Österreich bejubelt Quoten-Urteil
EuGH bestätigte Uni-Zugangsbeschränkungen
Die österreichischen Medizin-Unis sind schon auf den großen Ansturm vorbereitet. Anfang Juli werden sich tausende Abiturienten dem Auswahlverfahren für die Vergabe der raren Studienplätze stellen. Unter ihnen werden wieder viele Deutsche sein. In Wien etwa wird etwa ein Drittel der 5500 Bewerber, die sich schon angemeldet haben, aus Deutschland kommen. In Innsbruck, das geografisch besonders günstig liegt, haben gar zwei Drittel der 2700 Bewerber ein deutsches Reifezeugnis. Die Abiturienten aus dem Nachbarland erfüllen zwar nicht die strengen Kriterien des Numerus Clausus daheim, können aber den österreichischen Maturanten durchaus das Wasser reichen. Mit den Tests allein, die zur »Abwehr der NC-Flüchtlinge« eingeführt worden sind, wäre ein Massenansturm auf die österreichischen Medizin-Unis daher nicht zu verhindern.
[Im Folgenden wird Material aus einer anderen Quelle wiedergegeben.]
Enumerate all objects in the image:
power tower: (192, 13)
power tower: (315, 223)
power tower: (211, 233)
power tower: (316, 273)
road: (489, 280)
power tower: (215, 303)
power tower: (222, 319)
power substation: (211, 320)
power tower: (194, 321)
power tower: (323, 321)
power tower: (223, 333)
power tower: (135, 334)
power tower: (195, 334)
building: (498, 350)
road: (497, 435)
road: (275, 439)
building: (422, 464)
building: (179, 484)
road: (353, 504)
Deshalb gibt es zusätzlich die Quotenregelung: Demnach sind 75 Prozent der Medizin-Studienplätze für Österreicher reserviert, 20 Prozent für EU-Bürger und fünf Prozent für Nicht-EU-Bürger. Daran hat sich nicht nur Deutschland gestoßen. Auch die EU-Kommission betrachtete die 2006 eingeführte Quote als Verstoß gegen den freien Hochschulzugang. Nach langwierigen Verhandlungen hat Brüssel den österreichischen Dammbau gegen die deutschen Bewerber zumindest bis zum Jahr 2012 als Übergangslösung toleriert und ein bereits beim Europäischen Gerichtshof (EuGH) angestrengtes Verfahren auf Eis gelegt.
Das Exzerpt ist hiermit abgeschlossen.